Pr. Karim Belkacem : Ils sont multiples et s'emboîtent. D'abord, l'investissement : construire des data centers, déployer la fibre optique sur un vaste territoire, c'est extrêmement coûteux. Ensuite, la régulation : nos cadres juridiques sont souvent dépassés, copiés sur des modèles européens inadaptés. Il y a aussi la formation : nous avons besoin d'ingénieurs, de régulateurs, d'entrepreneurs formés à ces enjeux. Mais le plus grand obstacle, peut-être, est mental. C'est la croyance que la technologie est un produit d'importation, un "ready-made", et non un outil que l'on peut modeler. Nous devons passer d'une logique de consommation à une logique de création et de contrôle.

Présentateur : Voyez-vous des signes d'espoir, des initiatives qui inversent cette tendance ?

Pr. Karim Belkacem : Absolument, et c'est crucial de les souligner. Regardez les fintechs en Côte d'Ivoire ou au Kenya, qui révolutionnent l'inclusion bancaire. Voyez les initiatives de cloud souverain au Sénégal ou au Rwanda. En Algérie, il y a une prise de conscience forte sur la sécurisation des infrastructures critiques. La jeunesse est un formidable moteur : elle code, elle innove, elle crée des start-ups pour résoudre des problèmes locaux – l'agriculture, la santé, l'éducation. Le mouvement est lent, fragmenté, mais il est réel. Il prouve que lorsque nous posons la question "pourquoi faire ?" avant "comment faire ?", les solutions émergent.

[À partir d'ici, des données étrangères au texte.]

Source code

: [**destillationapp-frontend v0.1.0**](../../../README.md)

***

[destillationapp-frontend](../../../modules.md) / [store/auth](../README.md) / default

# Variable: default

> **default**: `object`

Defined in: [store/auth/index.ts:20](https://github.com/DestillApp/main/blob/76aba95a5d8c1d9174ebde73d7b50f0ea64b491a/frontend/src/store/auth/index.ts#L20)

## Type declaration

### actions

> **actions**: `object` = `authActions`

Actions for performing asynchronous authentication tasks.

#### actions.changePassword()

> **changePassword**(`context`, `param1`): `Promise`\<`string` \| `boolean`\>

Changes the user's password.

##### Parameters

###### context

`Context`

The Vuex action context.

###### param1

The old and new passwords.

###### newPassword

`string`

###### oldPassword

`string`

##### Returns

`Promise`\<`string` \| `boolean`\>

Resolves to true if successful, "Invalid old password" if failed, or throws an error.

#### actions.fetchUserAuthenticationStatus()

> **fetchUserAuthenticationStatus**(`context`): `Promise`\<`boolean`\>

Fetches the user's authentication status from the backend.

Présentateur : Pour conclure, quelle est votre prédiction ou votre souhait pour les dix prochaines années ?

Pr. Karim Belkacem : Ma prédiction est que la pression deviendra trop forte pour que le statu quo persiste. Les risques – cyberattaques, surveillance étrangère, évasion fiscale des géants du numérique – deviendront criants. Mon *souhait* est que cela débouche sur un "Panafricanisme numérique". Non pas un repli, mais une intégration régionale forte pour mutualiser les coûts, harmoniser les régulations, créer un marché continental pour nos solutions numériques. L'Afrique ne rattrapera pas son retard en courant derrière le Nord. Elle doit tracer son propre chemin, en utilisant le numérique pour renforcer ses cultures, intégrer ses économies et amplifier la voix de ses peuples. La décennie à venir sera celle du choix : rester un terrain de jeu pour les autres, ou devenir enfin les architectes de notre propre destin numérique. L'urgence est totale, et l'occasion, historique.